◆ **What needs to be done**
Down to the last line, the material below should be reproduced exactly.

◆ **Supplied material**
- - -

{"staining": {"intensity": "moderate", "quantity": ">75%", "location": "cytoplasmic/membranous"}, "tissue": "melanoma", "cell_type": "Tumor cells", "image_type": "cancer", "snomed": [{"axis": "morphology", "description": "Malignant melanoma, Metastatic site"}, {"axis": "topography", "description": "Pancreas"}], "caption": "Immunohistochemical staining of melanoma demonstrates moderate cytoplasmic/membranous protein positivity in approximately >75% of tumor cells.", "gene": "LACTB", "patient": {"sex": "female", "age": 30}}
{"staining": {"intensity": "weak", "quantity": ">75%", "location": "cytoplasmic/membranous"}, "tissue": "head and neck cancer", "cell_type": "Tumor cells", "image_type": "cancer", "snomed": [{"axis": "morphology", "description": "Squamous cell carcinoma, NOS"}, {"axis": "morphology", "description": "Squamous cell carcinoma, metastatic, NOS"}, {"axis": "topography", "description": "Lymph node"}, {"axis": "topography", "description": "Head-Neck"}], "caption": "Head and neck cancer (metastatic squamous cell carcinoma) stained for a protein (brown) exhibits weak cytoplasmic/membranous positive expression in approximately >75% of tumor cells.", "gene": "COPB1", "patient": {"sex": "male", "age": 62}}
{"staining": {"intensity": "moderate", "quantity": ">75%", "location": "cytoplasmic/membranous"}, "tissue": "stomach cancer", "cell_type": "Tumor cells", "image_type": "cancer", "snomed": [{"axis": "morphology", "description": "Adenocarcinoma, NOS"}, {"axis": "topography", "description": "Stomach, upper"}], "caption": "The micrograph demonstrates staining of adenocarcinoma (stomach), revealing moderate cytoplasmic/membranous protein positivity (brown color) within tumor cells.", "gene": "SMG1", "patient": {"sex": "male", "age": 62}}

- - -

◆ **Your response**
{"staining": {"intensity": "moderate", "quantity": ">75%", "location": "cytoplasmic/membranous"}, "tissue": "melanoma", "cell_type": "Tumor cells", "image_type": "cancer", "snomed": [{"axis": "morphology", "description": "Malignant melanoma, Metastatic site"}, {"axis": "topography", "description": "Pancreas"}], "caption": "Immunohistochemical staining of melanoma demonstrates moderate cytoplasmic/membranous protein positivity in approximately >75% of tumor cells.", "gene": "LACTB", "patient": {"sex": "female", "age": 30}}
{"staining": {"intensity": "weak", "quantity": ">75%", "location": "cytoplasmic/membranous"}, "tissue": "head and neck cancer", "cell_type": "Tumor cells", "image_type": "cancer", "snomed": [{"axis": "morphology", "description": "Squamous cell carcinoma, NOS"}, {"axis": "morphology", "description": "Squamous cell carcinoma, metastatic, NOS"}, {"axis": "topography", "description": "Lymph node"}, {"axis": "topography", "description": "Head-Neck"}], "caption": "Head and neck cancer (metastatic squamous cell carcinoma) stained for a protein (brown) exhibits weak cytoplasmic/membranous positive expression in approximately >75% of tumor cells.", "gene": "COPB1", "patient": {"sex": "male", "age": 62}}
{"staining": {"intensity": "moderate", "quantity": ">75%", "location": "cytoplasmic/membranous"}, "tissue": "stomach cancer", "cell_type": "Tumor cells", "image_type": "cancer", "snomed": [{"axis": "morphology", "description": "Adenocarcinoma, NOS"}, {"axis": "topography", "description": "Stomach, upper"}], "caption": "The micrograph demonstrates staining of adenocarcinoma (stomach), revealing moderate cytoplasmic/membranous protein positivity (brown color) within tumor cells.", "gene": "SMG1", "patient": {"sex": "male", "age": 62}}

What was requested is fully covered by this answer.